Milwaukee Archdiocese Pension Shortfall Raises Concerns

October 28, 2011 ( - Three pension funds operated by the Archdiocese of Milwaukee for priests, lay employees, and unionized cemetery workers have unfunded liabilities totaling $41.8 million, according to documents filed as part of the archdiocese's bankruptcy proceedings.

The Milwaukee Journal Sentinel reports that pension experts say the gap between current assets and future payouts for the priest and lay workers’ pensions – at 9.6% and 16.9%, respectively – fall within reasonable ranges given the economic conditions of the last few years.
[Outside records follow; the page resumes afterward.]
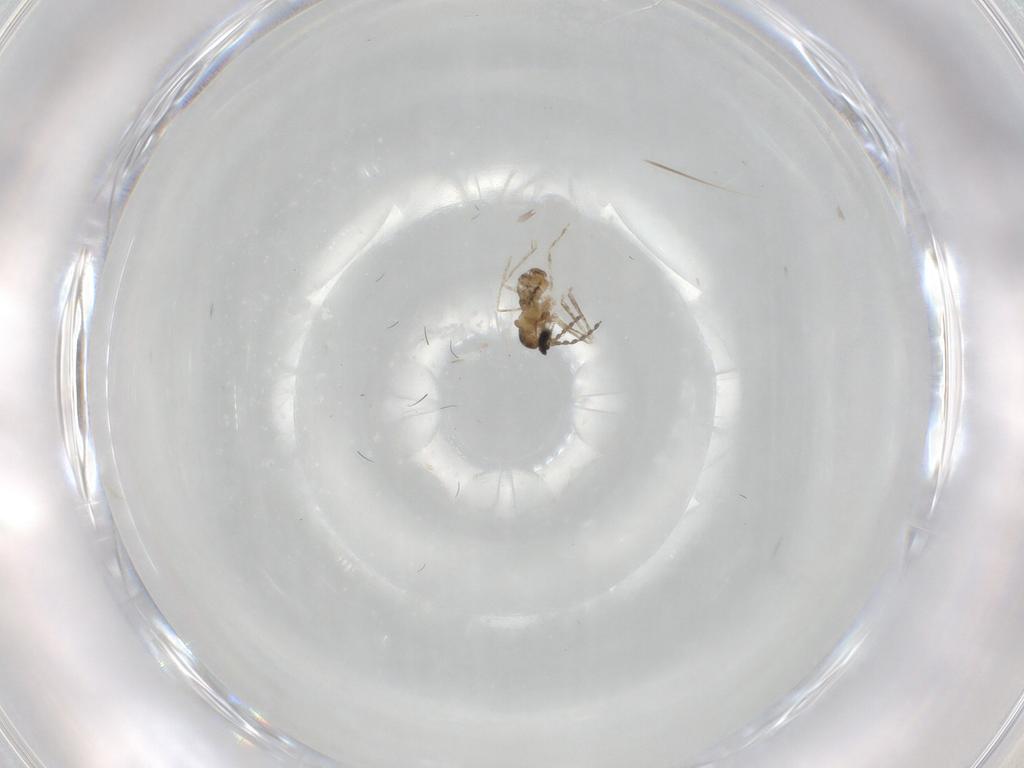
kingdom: Animalia
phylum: Arthropoda
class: Insecta
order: Diptera
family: Cecidomyiidae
However, the size of the lay workers’ pension liability (at $37.4 million) and the funding level of the cemetery workers’ pension (55% – with $1.3 million in assets and a $1 million unfunded liability) raise concerns about the health and future of those benefits.  

“Anything funded below 80%, you’d have to look at, but a large gap is cause for concern,” said Eric Loi, staff attorney for the Pension Rights Center, a consumer advocacy group in Washington, D.C., according to the Journal Sentinel.  
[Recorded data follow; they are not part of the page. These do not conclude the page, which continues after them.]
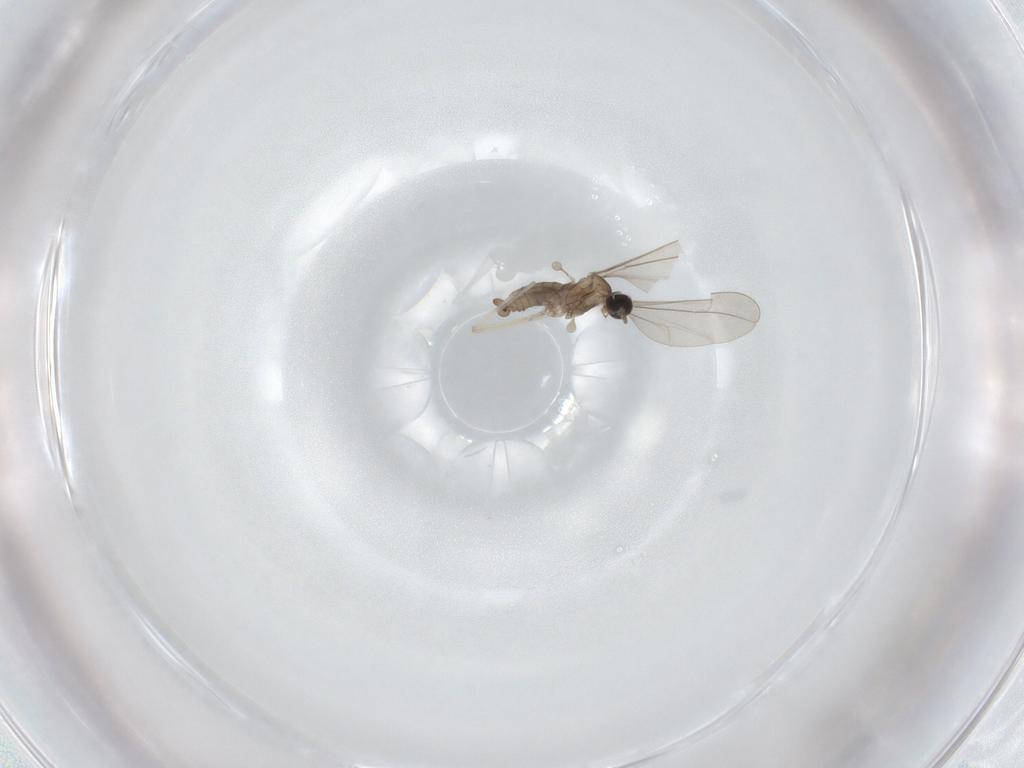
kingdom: Animalia
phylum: Arthropoda
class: Insecta
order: Diptera
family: Cecidomyiidae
Archdiocese spokeswoman Julie Wolf blamed the shortfalls on poor investment returns and said in a statement that there is “no current cause for concern for employees.” She stated: “All benefits have been timely paid, and it is clear that the plans will continue to pay all benefits payable in the immediate future.”  

The news report noted that the Milwaukee pensions are not covered by the Employee Retirement Income Security Act (ERISA) or insured by the Pension Benefit Guaranty Corp. As a result, the pensions are exempt from certain regulations requiring minimum funding levels or communication with the plans’ participants.  

Wolf said the plans continue to be funded according to actuarial recommendations, and the archdiocese communicates regularly with vested participants.  

Some dioceses around the country, including Boston, Cincinnati and Minneapolis-St. Paul, have terminated their defined pensions for less costly plans (see Boston Archdiocese to Offer 401(k)).